The only thing special going on is that you need to pass to the SQL chunk a reference to the DBI connection object.

Here is a nice web page which goes over how to use SQL code chunks in R Notebooks.

Using SQL in RStudio

Of course, here is the official document on SQL code chunks in R Studio notebooks.

2.7 Other language engines | R Markdown: The Definitive Guide

Your code shows how you connect using RJDBC. Could you provide the code using DatabaseConnector that causes the issue?

Please look again at POST 3.

This looks very similar to this dbFetch issue; the code in the top post is being executed by database connector but then the call to java is attempting to convert the result to a string. The way the code currently works is to treat anything that isn’t numeric as a string (though the numeric classes aren’t properly implemented).

I have written a fix for this but will need to test this example. @BradleySlavikAstella Can you get a stack trace from the example in post 3?

I’m not sure what the return type referenced here, J would map to.

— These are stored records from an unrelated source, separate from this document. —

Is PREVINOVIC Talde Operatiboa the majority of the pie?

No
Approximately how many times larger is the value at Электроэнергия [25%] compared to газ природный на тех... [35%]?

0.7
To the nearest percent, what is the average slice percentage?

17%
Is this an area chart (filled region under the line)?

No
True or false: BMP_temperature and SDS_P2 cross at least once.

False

I have confirmed that this a bug that should be fixed by the dbFetch patch. However, I’m not certain that the fix will process the data type in the example you provided. What are the data types of the columns in the sql below?

SELECT pat_id, rec_count FROM sandbox_xyz.bs_enrollees_top LIMIT 1000

pat_id is a VARCHAR(3000) type, and rec_count is an INT.

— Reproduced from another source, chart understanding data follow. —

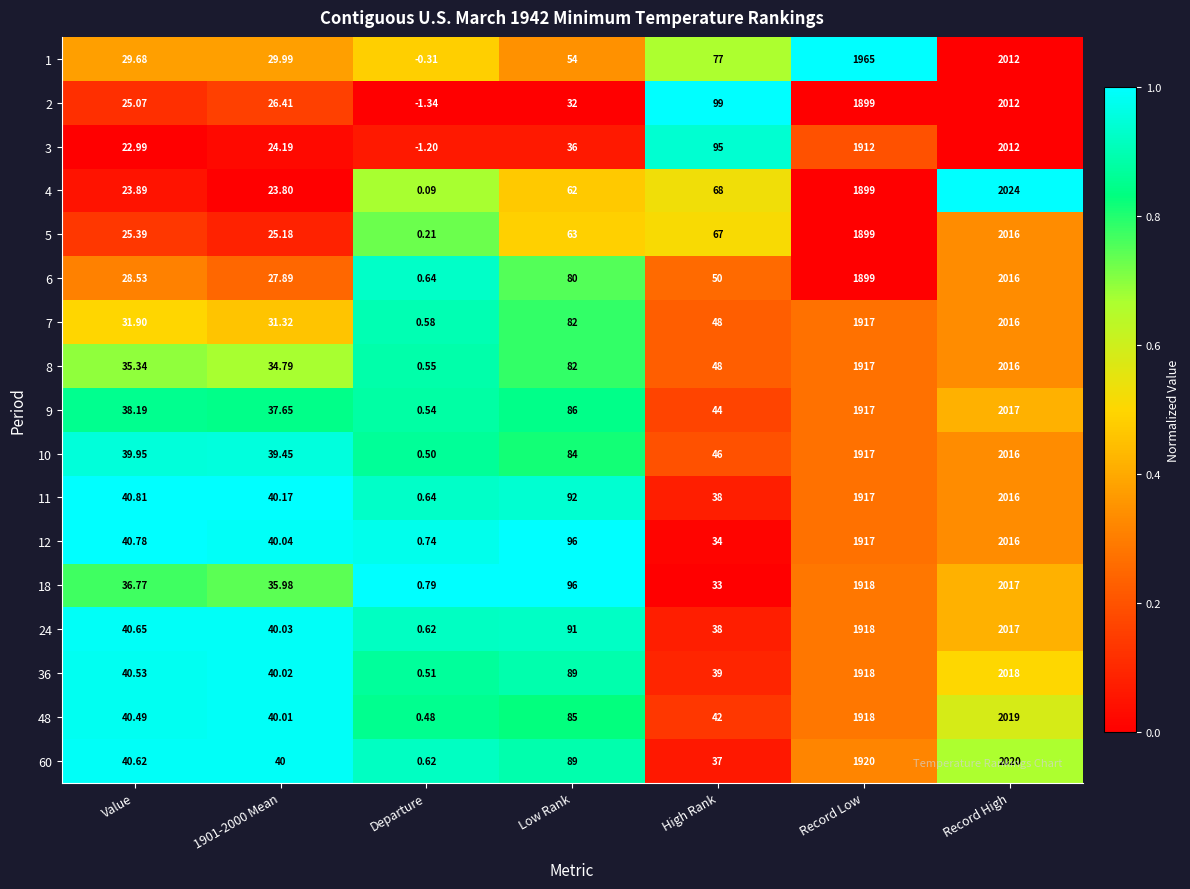

At which category is the sum across all series the highest?

Record High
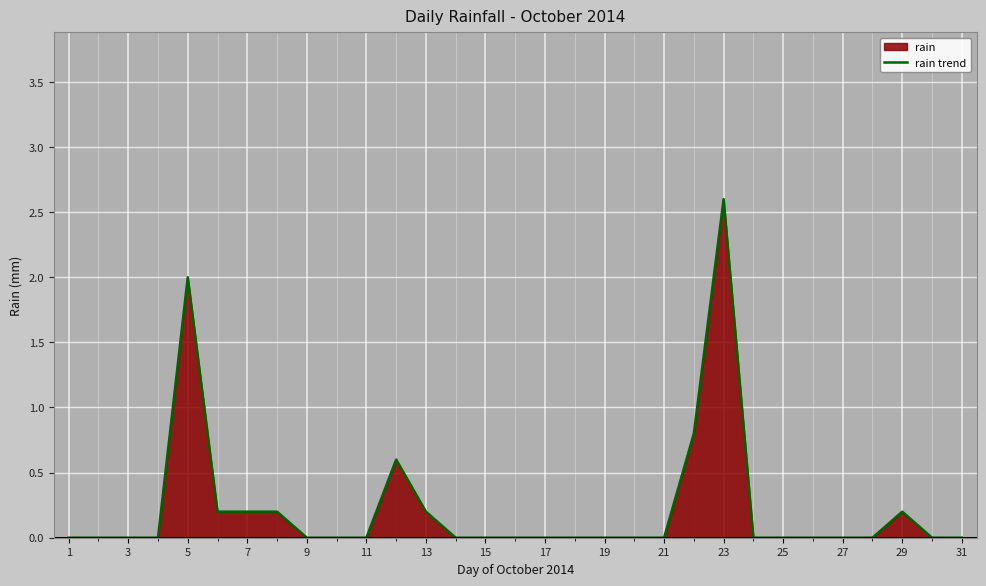

The chart shows a value of -1.2 at 29. True or false?

False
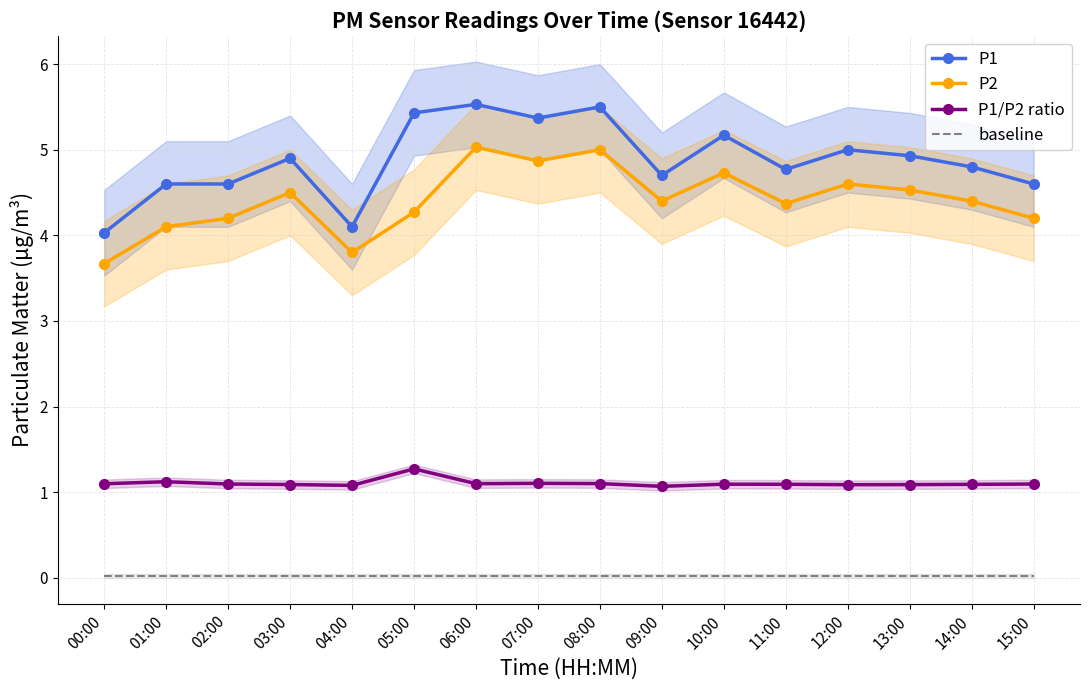

Which series has the largest total across all categories?

P1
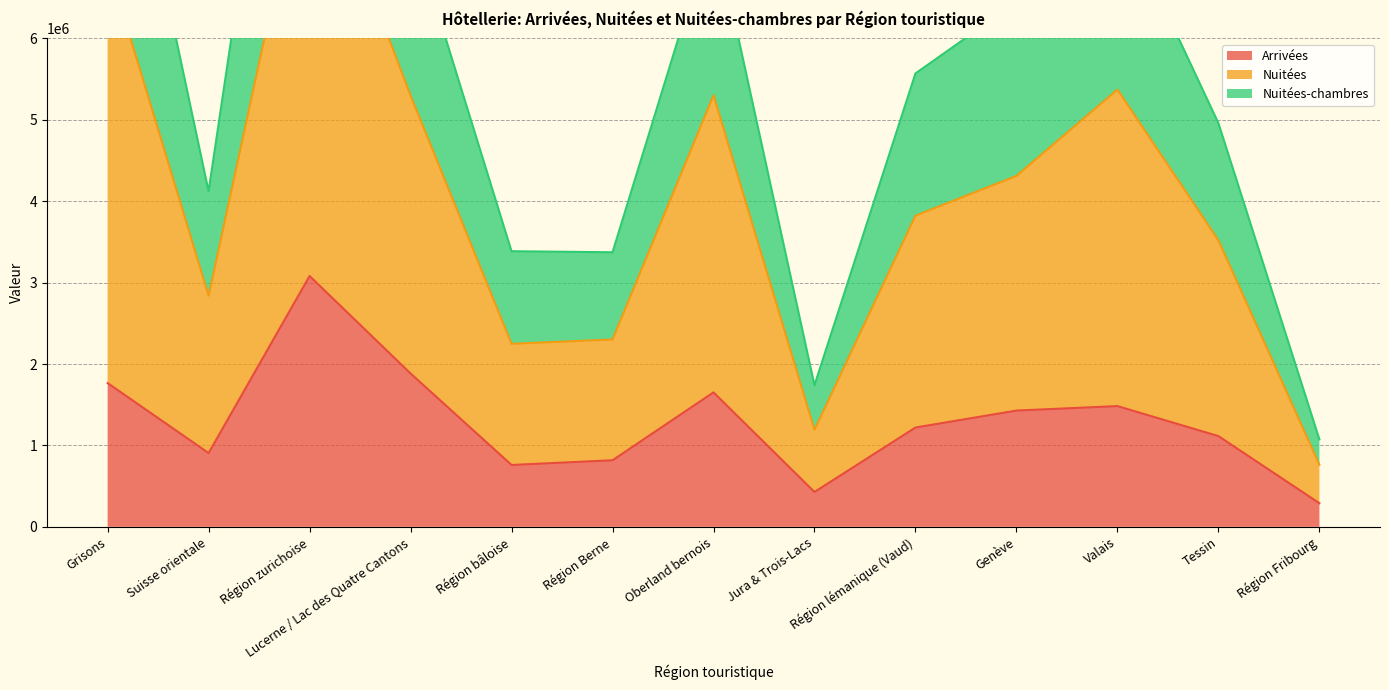

At which label does Arrivées reach its minimum?

Région Fribourg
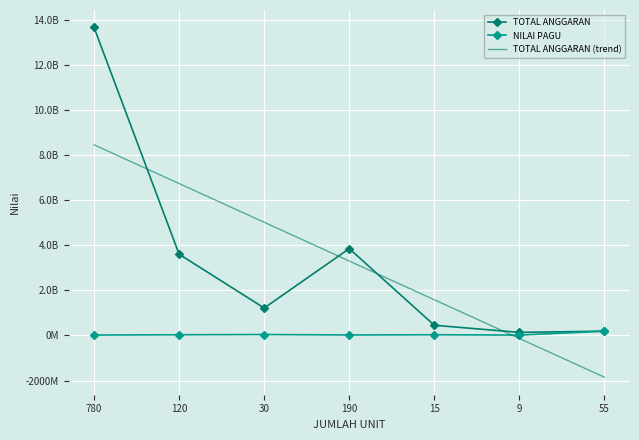

What are all the series names shown in the legend?

TOTAL ANGGARAN, NILAI PAGU, TOTAL ANGGARAN (trend)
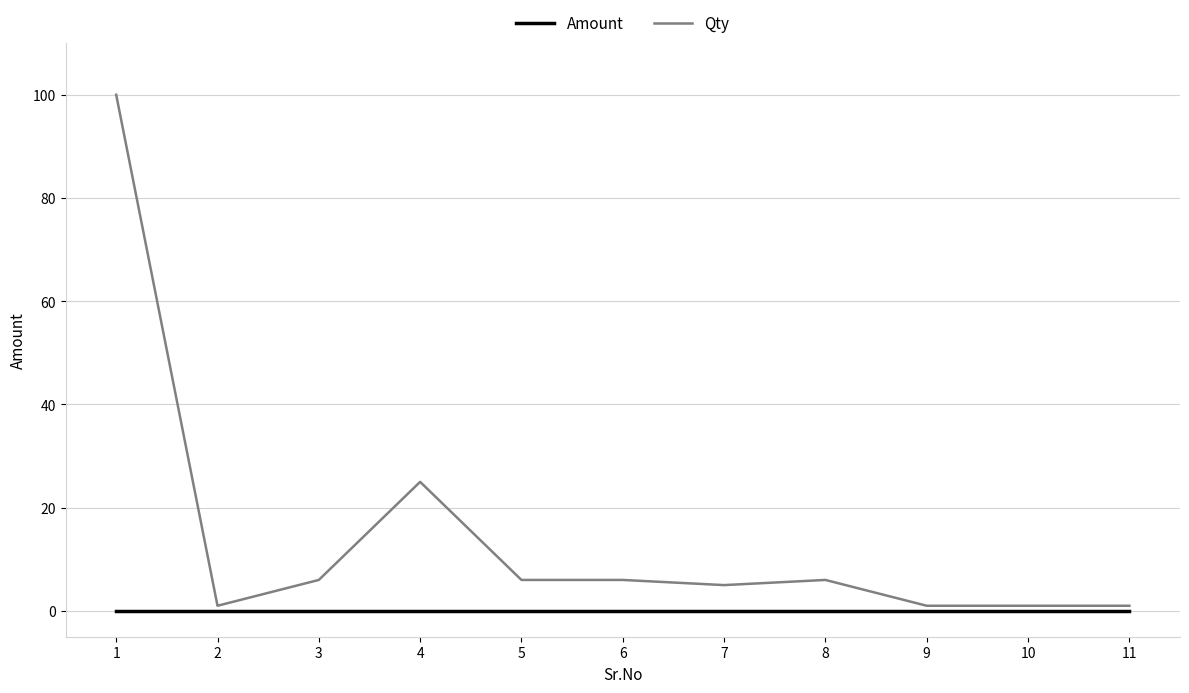

Which series changed the most between 6 and 10?

Qty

Ok, I can confirm that these should be handled by the patch to Database Connector. You can install this code but it is not recommended until the package is updated.

An alternative while waiting for the fix would be to use an R code block instead of SQL, the example above:

sql <- "SELECT pat_id, rec_count FROM sandbox_xyz.bs_enrollees_top LIMIT 1000"
DatabaseConnector::renderTranslateQuerySql(rsConnection, sql)

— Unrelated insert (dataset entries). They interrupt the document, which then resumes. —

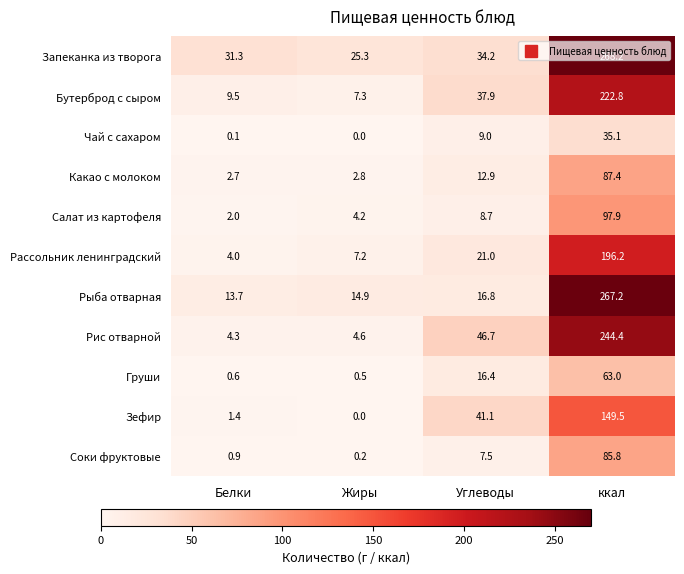

The value of Рассольник ленинградский at ккал is 76.2. True or false?

False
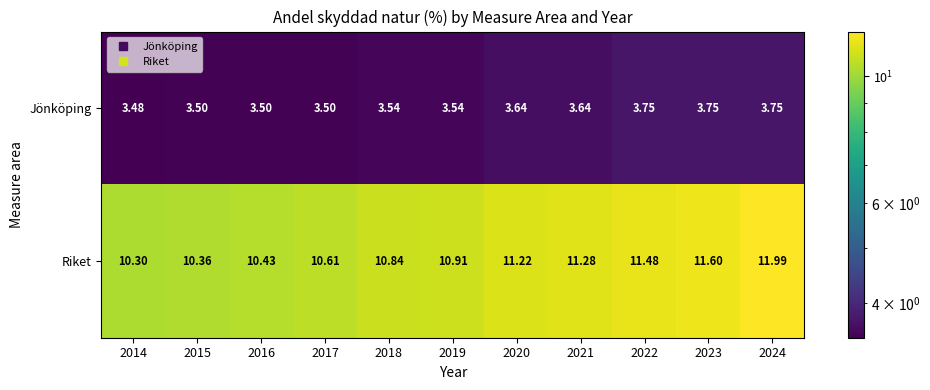

List the series in order of their overall mean, highest first.

Riket, Jönköping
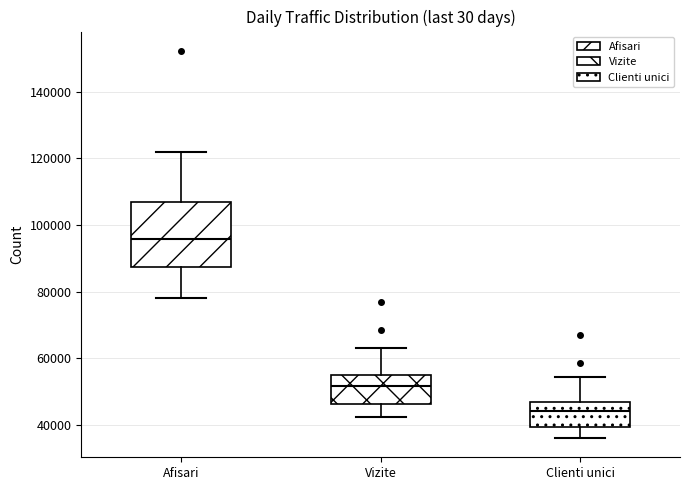

Reading left to right, read every box against the y-axis: the position of its median line, the range the box covers, and the ends of its whiskers. The values are not printed on the chart, so give them approximately, as read against the axis.

Afisari: median 96000, box 88000 to 106000, whiskers 78000 to 122000
Vizite: median 52000, box 46000 to 54000, whiskers 42000 to 64000
Clienti unici: median 44000, box 40000 to 46000, whiskers 36000 to 54000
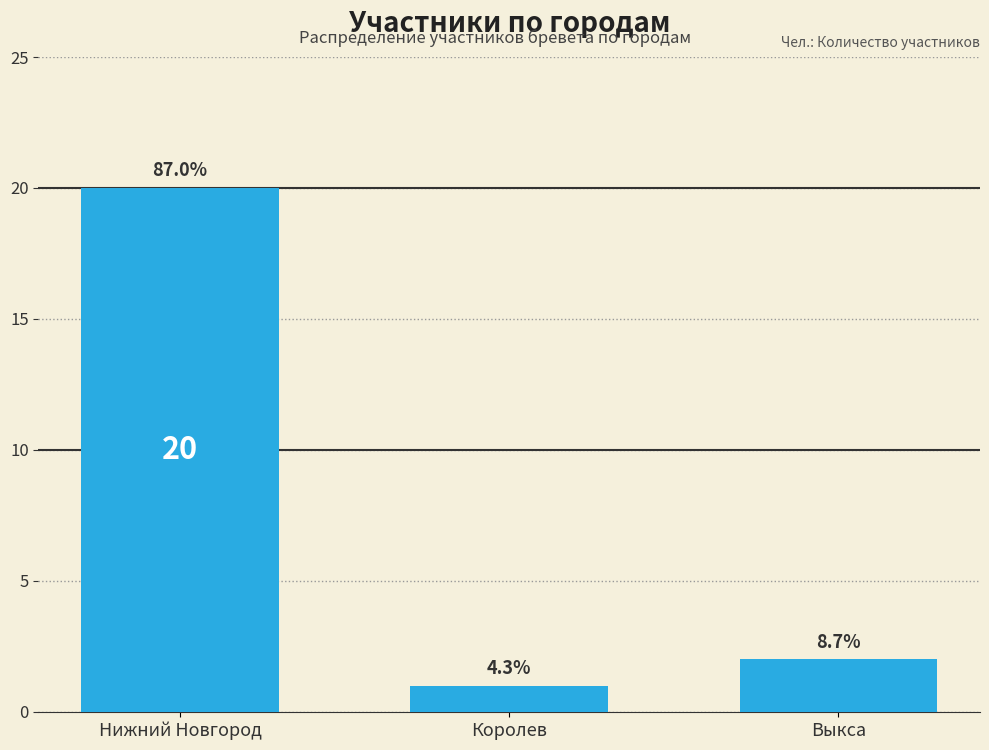

What is the sum of all values?

23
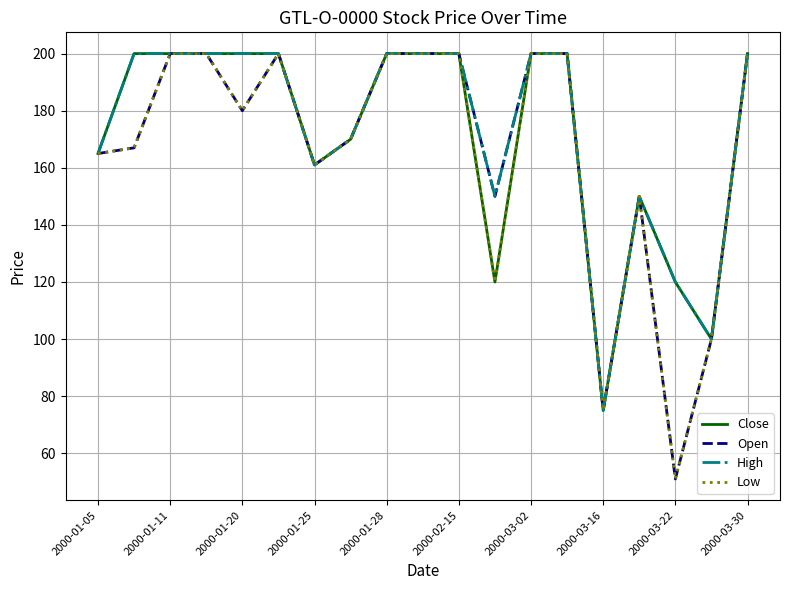

What is the highest value of the Close series?

200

It was never a question of getting R code blocks to work. They work perfectly. SQL code blocks are better for LARGE blocks of SQL because I can still read the code and don’t have to paste together rows with quotes around them or drop large text blocks in the middle of R code. Thank you for looking into this problem. If I can assist in creating tests or any other activity to get this fix ready for merging into the main branch, please message me.

@BradleySlavikAstella I can confirm that the fix was merged into the develop branch of DatabaseConnector earlier today. If you would like to try out your code above again install the develop branch with:

devtools::install_github("ohdsi/DatabaseConnector", ref="develop")

Letting us know of any issues you encounter would be very helpful.